◆ **REQUEST**: Copy out the text of every item below line for line, with no changes, and leave the pictures out of your answer.

Saved entries

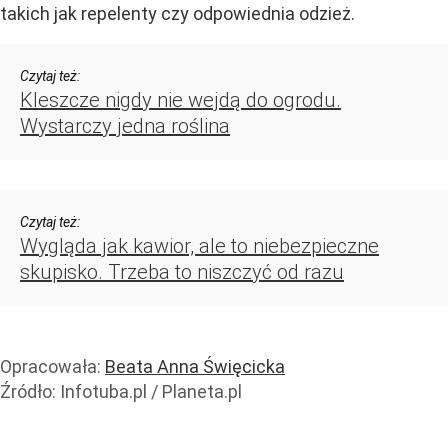
takich jak repelenty czy odpowiednia odzież.
Czytaj też:
Kleszcze nigdy nie wejdą do ogrodu.
Wystarczy jedna roślina
Czytaj też:
Wygląda jak kawior, ale to niebezpieczne
skupisko. Trzeba to niszczyć od razu
Opracowała:
Beata Anna Święcicka
Źródło:
Infotuba.pl / Planeta.pl
Zdrowie
Porady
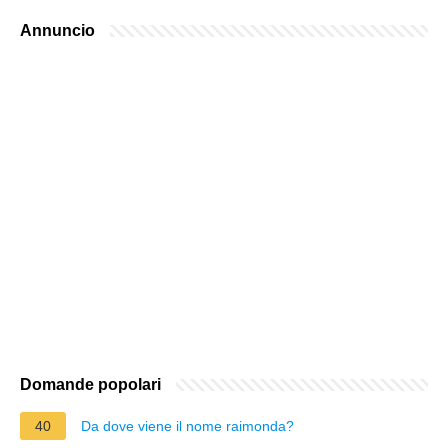
Annuncio
Domande popolari
40
Da dove viene il nome raimonda?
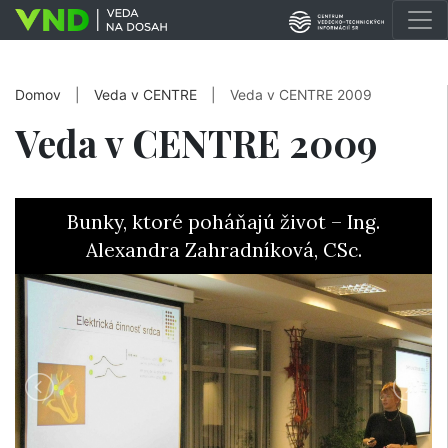
Domov
|
Veda v CENTRE
|
Veda v CENTRE 2009
Veda v CENTRE 2009
Bunky, ktoré poháňajú život – Ing.
Alexandra Zahradníková, CSc.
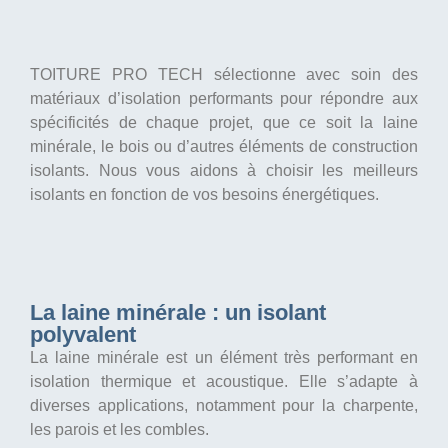
TOITURE PRO TECH sélectionne avec soin des
matériaux d’isolation performants pour répondre aux
spécificités de chaque projet, que ce soit la laine
minérale, le bois ou d’autres éléments de construction
isolants. Nous vous aidons à choisir les meilleurs
isolants en fonction de vos besoins énergétiques.
La laine minérale : un isolant
polyvalent
La laine minérale est un élément très performant en
isolation thermique et acoustique. Elle s’adapte à
diverses applications, notamment pour la charpente,
les parois et les combles.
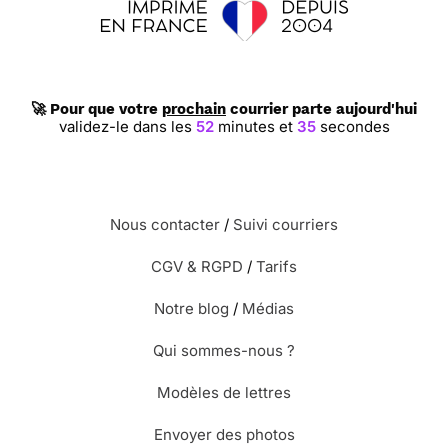
🚀 Pour que votre
prochain
courrier parte aujourd'hui
validez-le dans les
52
minutes et
34
secondes
Nous contacter
/
Suivi courriers
CGV & RGPD
/
Tarifs
Notre blog
/
Médias
Qui sommes-nous ?
Modèles de lettres
Envoyer des photos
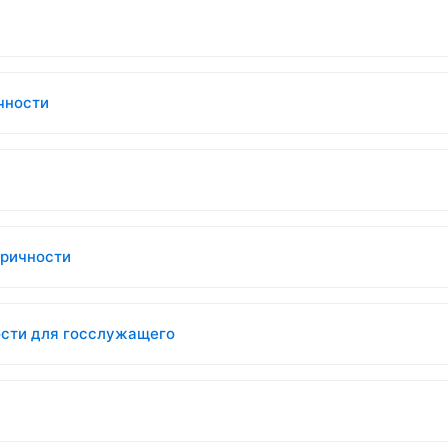
чности
тричности
ости для госслужащего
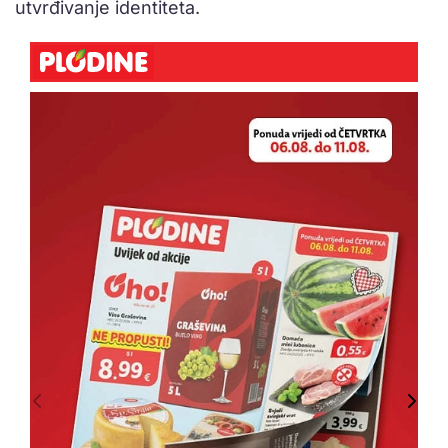
utvrđivanje identiteta.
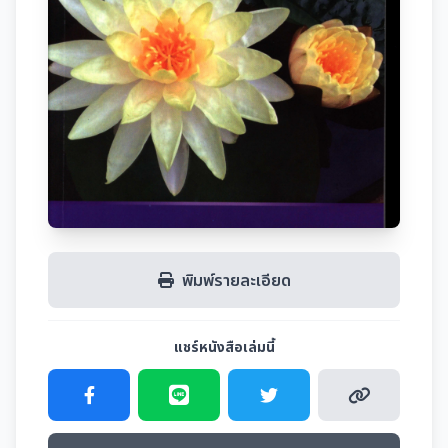
พิมพ์รายละเอียด
แชร์หนังสือเล่มนี้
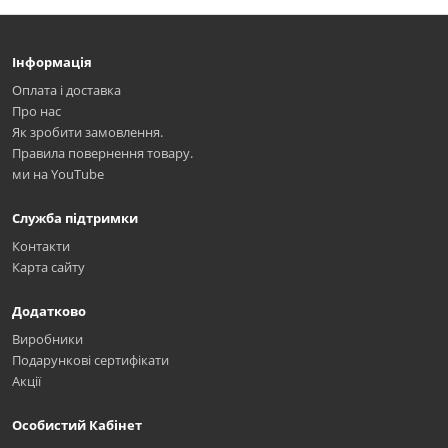
Інформація
Оплата і доставка
Про нас
Як зробити замовлення.
Правила повернення товару.
ми на YouTube
Служба підтримки
Контакти
Карта сайту
Додатково
Виробники
Подарункові сертифікати
Акції
Особистий Кабінет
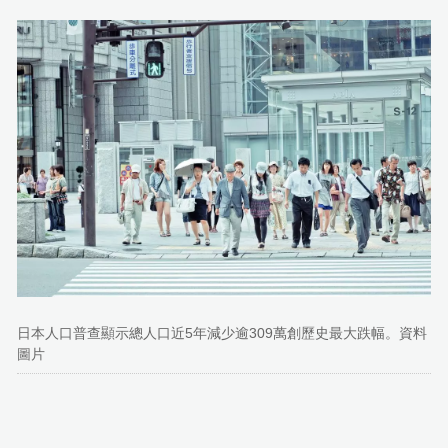
日本人口普查顯示總人口近5年減少逾309萬創歷史最大跌幅。資料
圖片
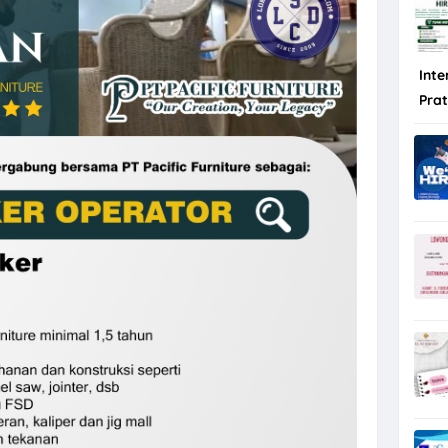
Inte
Pra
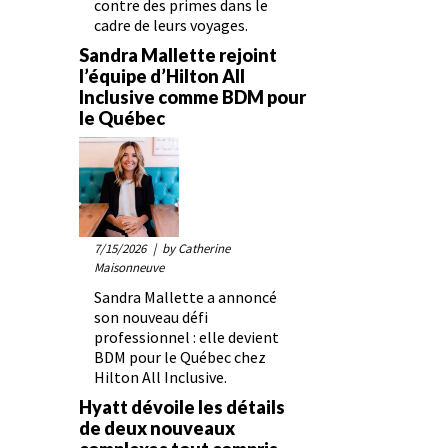
contre des primes dans le
cadre de leurs voyages.
Sandra Mallette rejoint
l’équipe d’Hilton All
Inclusive comme BDM pour
le Québec
7/15/2026
| by Catherine
Maisonneuve
Sandra Mallette a annoncé
son nouveau défi
professionnel : elle devient
BDM pour le Québec chez
Hilton All Inclusive.
Hyatt dévoile les détails
de deux nouveaux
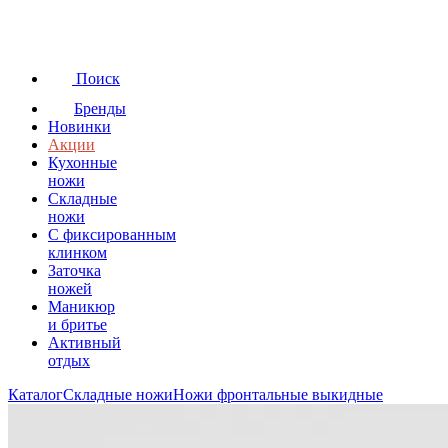
Поиск
Бренды
Новинки
Акции
Кухонные
ножи
Складные
ножи
C фиксированным
клинком
Заточка
ножей
Маникюр
и бритье
Активный
отдых
Каталог
Складные ножи
Ножи фронтальные выкидные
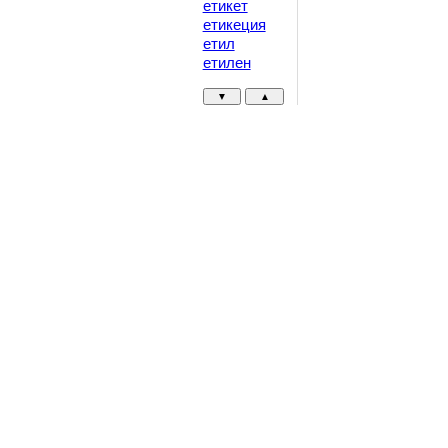
етикет
етикеция
етил
етилен
▼
▲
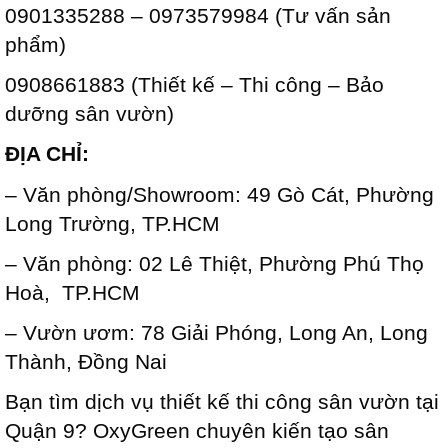
0901335288 – 0973579984 (Tư vấn sản
phẩm)
0908661883 (Thiết kế – Thi công – Bảo
dưỡng sân vườn)
ĐỊA CHỈ:
– Văn phòng/Showroom: 49 Gò Cát, Phường
Long Trường, TP.HCM
– Văn phòng: 02 Lê Thiệt, Phường Phú Thọ
Hoà, TP.HCM
– Vườn ươm: 78 Giải Phóng, Long An, Long
Thành, Đồng Nai
Bạn tìm dịch vụ thiết kế thi công sân vườn tại
Quận 9? OxyGreen chuyên kiến tạo sân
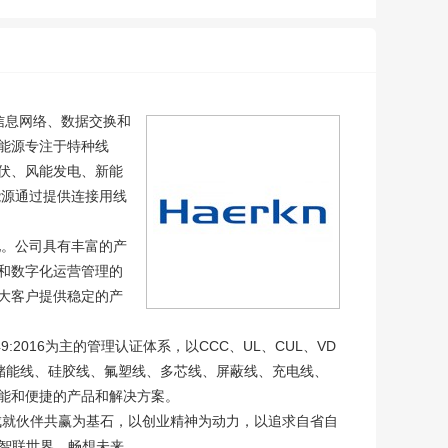
信息网络、数据交换和
能源专注于特种线
伏、风能发电、新能
能源通过提供连接用线
。公司具有丰富的产
和数字化运营管理的
大客户提供稳定的产
949:2016为主的管理认证体系，以CCC、UL、CUL、VD
储能线、硅胶线、氟塑线、多芯线、屏蔽线、充电线、
能和便捷的产品和解决方案。
成就伙伴共赢为基石，以创业精神为动力，以追求自省自
伴智联世界，畅想未来。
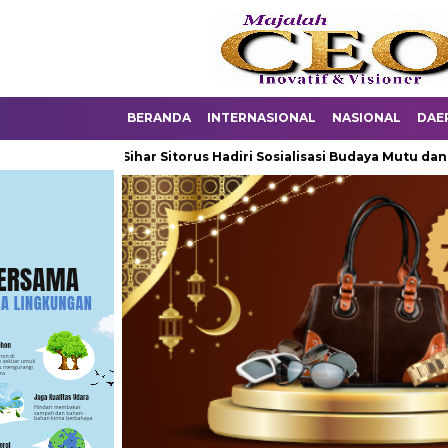
BERANDA
INTERNASIONAL
NASIONAL
DAE
X DPR RI Sihar Sitorus Hadiri Sosialisasi Budaya Mutu dan Keselam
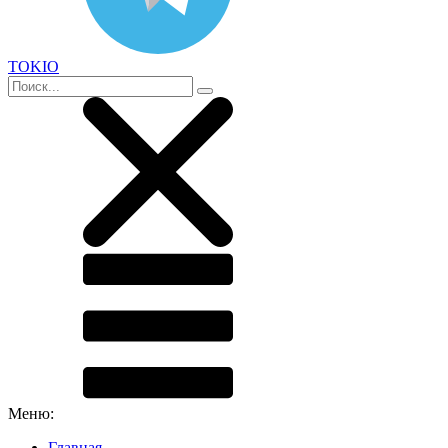
TOKIO
Меню:
Главная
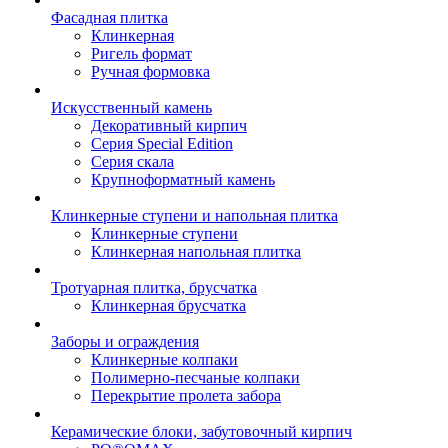
Фасадная плитка
Клинкерная
Ригель формат
Ручная формовка
Искусственный камень
Декоративный кирпич
Серия Special Edition
Серия скала
Крупноформатный камень
Клинкерные ступени и напольная плитка
Клинкерные ступени
Клинкерная напольная плитка
Тротуарная плитка, брусчатка
Клинкерная брусчатка
Заборы и ограждения
Клинкерные колпаки
Полимерно-песчаные колпаки
Перекрытие пролета забора
Керамические блоки, забутовочный кирпич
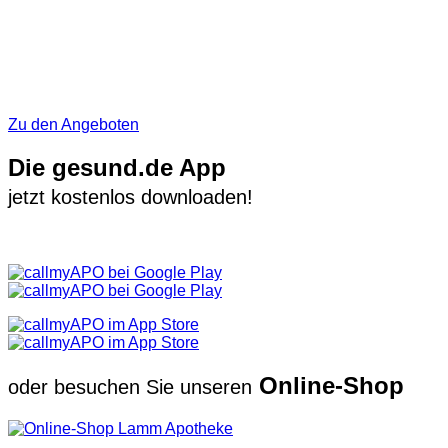
Zu den Angeboten
Die gesund.de App
jetzt kostenlos downloaden!
Online-Shop
oder besuchen Sie unseren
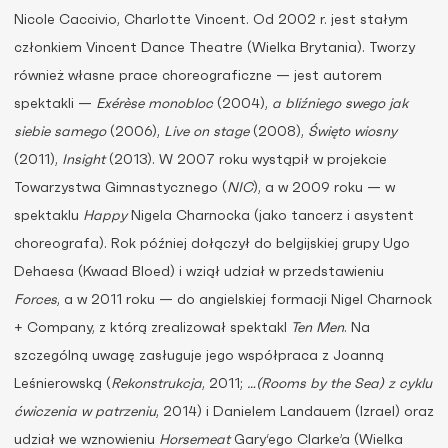
Nicole Caccivio, Charlotte Vincent. Od 2002 r. jest stałym
członkiem Vincent Dance Theatre (Wielka Brytania). Tworzy
również własne prace choreograficzne — jest autorem
spektakli —
Exérèse monobloc
(2004),
a bliźniego swego jak
siebie samego
(2006),
Live on stage
(2008),
Święto wiosny
(2011),
Insight
(2013). W 2007 roku wystąpił w projekcie
Towarzystwa Gimnastycznego (
NIC
), a w 2009 roku — w
spektaklu
Happy
Nigela Charnocka (jako tancerz i asystent
choreografa). Rok później dołączył do belgijskiej grupy Ugo
Dehaesa (Kwaad Bloed) i wziął udział w przedstawieniu
Forces
, a w 2011 roku — do angielskiej formacji Nigel Charnock
+ Company, z którą zrealizował spektakl
Ten Men
. Na
szczególną uwagę zasługuje jego współpraca z Joanną
Leśnierowską (
Rekonstrukcja
, 2011;
…(Rooms by the Sea) z cyklu
ćwiczenia w patrzeniu
, 2014) i Danielem Landauem (Izrael) oraz
udział we wznowieniu
Horsemeat
Gary‘ego Clarke’a (Wielka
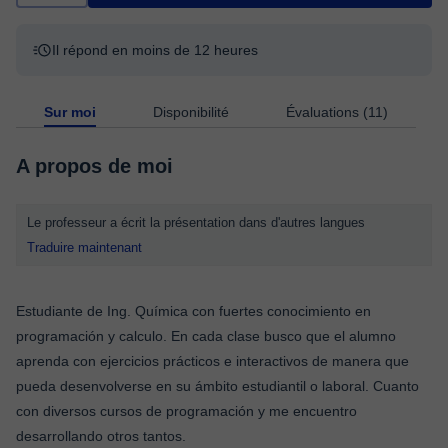
Il répond en moins de 12 heures
Sur moi
Disponibilité
Évaluations (11)
A propos de moi
Le professeur a écrit la présentation dans d'autres langues
Traduire maintenant
Estudiante de Ing. Química con fuertes conocimiento en
programación y calculo. En cada clase busco que el alumno
aprenda con ejercicios prácticos e interactivos de manera que
pueda desenvolverse en su ámbito estudiantil o laboral. Cuanto
con diversos cursos de programación y me encuentro
desarrollando otros tantos.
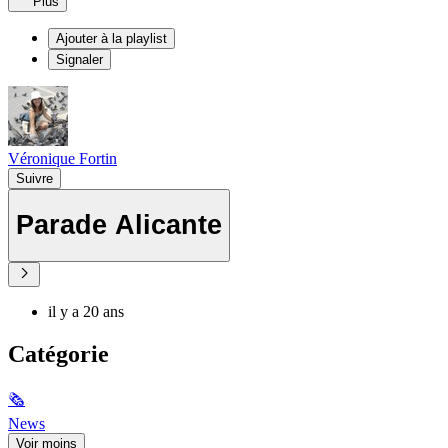
Plus
Ajouter à la playlist
Signaler
Véronique Fortin
Suivre
Parade Alicante
il y a 20 ans
Catégorie
🗞
News
Voir moins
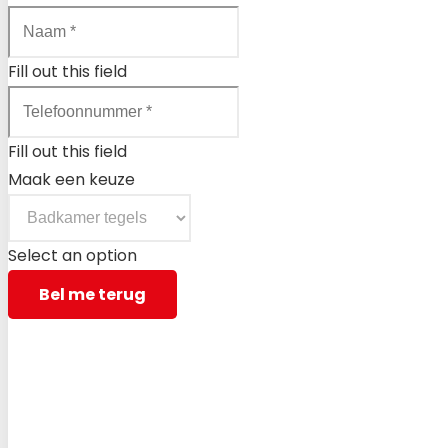
Fill out this field
Fill out this field
Maak een keuze
Select an option
Bel me terug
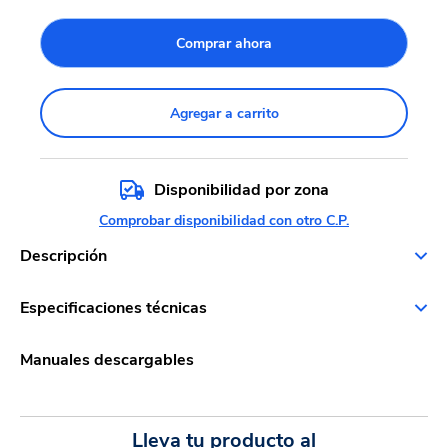
Comprar ahora
Agregar a carrito
Disponibilidad por zona
Comprobar disponibilidad con otro C.P.
Descripción
Especificaciones técnicas
Manuales descargables
Lleva tu producto al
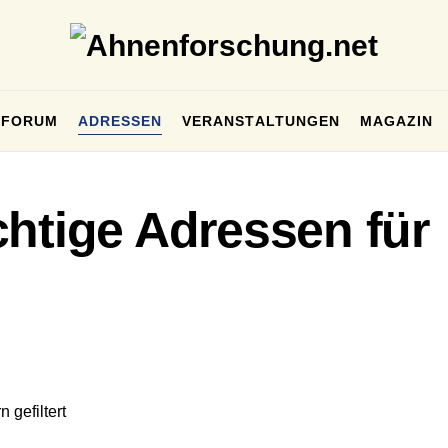
FORUM
ADRESSEN
VERANSTALTUNGEN
MAGAZIN
chtige Adressen für
 gefiltert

◆ **EXERCISE OUTPUT**:
takich jak repelenty czy odpowiednia odzież.
Czytaj też:
Kleszcze nigdy nie wejdą do ogrodu.
Wystarczy jedna roślina
Czytaj też:
Wygląda jak kawior, ale to niebezpieczne
skupisko. Trzeba to niszczyć od razu
Opracowała:
Beata Anna Święcicka
Źródło:
Infotuba.pl / Planeta.pl
Zdrowie
Porady
Annuncio
Domande popolari
40
Da dove viene il nome raimonda?
Domov
|
Veda v CENTRE
|
Veda v CENTRE 2009
Veda v CENTRE 2009
Bunky, ktoré poháňajú život – Ing.
Alexandra Zahradníková, CSc.
TOITURE PRO TECH sélectionne avec soin des
matériaux d’isolation performants pour répondre aux
spécificités de chaque projet, que ce soit la laine
minérale, le bois ou d’autres éléments de construction
isolants. Nous vous aidons à choisir les meilleurs
isolants en fonction de vos besoins énergétiques.
La laine minérale : un isolant
polyvalent
La laine minérale est un élément très performant en
isolation thermique et acoustique. Elle s’adapte à
diverses applications, notamment pour la charpente,
les parois et les combles.
🚀 Pour que votre
prochain
courrier parte aujourd'hui
validez-le dans les
52
minutes et
34
secondes
Nous contacter
/
Suivi courriers
CGV & RGPD
/
Tarifs
Notre blog
/
Médias
Qui sommes-nous ?
Modèles de lettres
Envoyer des photos
чности
тричности
ости для госслужащего
utvrđivanje identiteta.
พิมพ์รายละเอียด
แชร์หนังสือเล่มนี้
Інформація
Оплата і доставка
Про нас
Як зробити замовлення.
Правила повернення товару.
ми на YouTube
Служба підтримки
Контакти
Карта сайту
Додатково
Виробники
Подарункові сертифікати
Акції
Особистий Кабінет
日本人口普查顯示總人口近5年減少逾309萬創歷史最大跌幅。資料
圖片
Inte
Pra
contre des primes dans le
cadre de leurs voyages.
Sandra Mallette rejoint
l’équipe d’Hilton All
Inclusive comme BDM pour
le Québec
7/15/2026
| by Catherine
Maisonneuve
Sandra Mallette a annoncé
son nouveau défi
professionnel : elle devient
BDM pour le Québec chez
Hilton All Inclusive.
Hyatt dévoile les détails
de deux nouveaux
Поиск
Бренды
Новинки
Акции
Кухонные
ножи
Складные
ножи
C фиксированным
клинком
Заточка
ножей
Маникюр
и бритье
Активный
отдых
Каталог
Складные ножи
Ножи фронтальные выкидные
етикет
етикеция
етил
етилен
▼
▲
0901335288 – 0973579984 (Tư vấn sản
phẩm)
0908661883 (Thiết kế – Thi công – Bảo
dưỡng sân vườn)
ĐỊA CHỈ:
– Văn phòng/Showroom: 49 Gò Cát, Phường
Long Trường, TP.HCM
– Văn phòng: 02 Lê Thiệt, Phường Phú Thọ
Hoà, TP.HCM
– Vườn ươm: 78 Giải Phóng, Long An, Long
Thành, Đồng Nai
Bạn tìm dịch vụ thiết kế thi công sân vườn tại
Quận 9? OxyGreen chuyên kiến tạo sân
信息网络、数据交换和
能源专注于特种线
伏、风能发电、新能
能源通过提供连接用线
。公司具有丰富的产
和数字化运营管理的
大客户提供稳定的产
949:2016为主的管理认证体系，以CCC、UL、CUL、VD
储能线、硅胶线、氟塑线、多芯线、屏蔽线、充电线、
能和便捷的产品和解决方案。
成就伙伴共赢为基石，以创业精神为动力，以追求自省自
伴智联世界，畅想未来。
BERANDA
INTERNASIONAL
NASIONAL
DAE
X DPR RI Sihar Sitorus Hadiri Sosialisasi Budaya Mutu dan Keselam
TOKIO
Меню:
Главная
Фасадная плитка
Клинкерная
Ригель формат
Ручная формовка
Искусственный камень
Декоративный кирпич
Серия Special Edition
Серия скала
Крупноформатный камень
Клинкерные ступени и напольная плитка
Клинкерные ступени
Клинкерная напольная плитка
Тротуарная плитка, брусчатка
Клинкерная брусчатка
Заборы и ограждения
Клинкерные колпаки
Полимерно-песчаные колпаки
Перекрытие пролета забора
Керамические блоки, забутовочный кирпич
Zu den Angeboten
Die gesund.de App
jetzt kostenlos downloaden!
Online-Shop
oder besuchen Sie unseren
Nicole Caccivio, Charlotte Vincent. Od 2002 r. jest stałym
członkiem Vincent Dance Theatre (Wielka Brytania). Tworzy
również własne prace choreograficzne — jest autorem
spektakli —
Exérèse monobloc
(2004),
a bliźniego swego jak
siebie samego
(2006),
Live on stage
(2008),
Święto wiosny
(2011),
Insight
(2013). W 2007 roku wystąpił w projekcie
Towarzystwa Gimnastycznego (
NIC
), a w 2009 roku — w
spektaklu
Happy
Nigela Charnocka (jako tancerz i asystent
choreografa). Rok później dołączył do belgijskiej grupy Ugo
Dehaesa (Kwaad Bloed) i wziął udział w przedstawieniu
Forces
, a w 2011 roku — do angielskiej formacji Nigel Charnock
+ Company, z którą zrealizował spektakl
Ten Men
. Na
szczególną uwagę zasługuje jego współpraca z Joanną
Leśnierowską (
Rekonstrukcja
, 2011;
…(Rooms by the Sea) z cyklu
ćwiczenia w patrzeniu
, 2014) i Danielem Landauem (Izrael) oraz
udział we wznowieniu
Horsemeat
Gary‘ego Clarke’a (Wielka
Il répond en moins de 12 heures
Sur moi
Disponibilité
Évaluations (11)
A propos de moi
Le professeur a écrit la présentation dans d'autres langues
Traduire maintenant
Estudiante de Ing. Química con fuertes conocimiento en
programación y calculo. En cada clase busco que el alumno
aprenda con ejercicios prácticos e interactivos de manera que
pueda desenvolverse en su ámbito estudiantil o laboral. Cuanto
con diversos cursos de programación y me encuentro
desarrollando otros tantos.
Plus
Ajouter à la playlist
Signaler
Véronique Fortin
Suivre
Parade Alicante
il y a 20 ans
Catégorie
🗞
News
Voir moins
Fill out this field
Fill out this field
Maak een keuze
Select an option
Bel me terug
Comprar ahora
Agregar a carrito
Disponibilidad por zona
Comprobar disponibilidad con otro C.P.
Descripción
Especificaciones técnicas
Manuales descargables
Lleva tu producto al
FORUM
ADRESSEN
VERANSTALTUNGEN
MAGAZIN
chtige Adressen für
 gefiltert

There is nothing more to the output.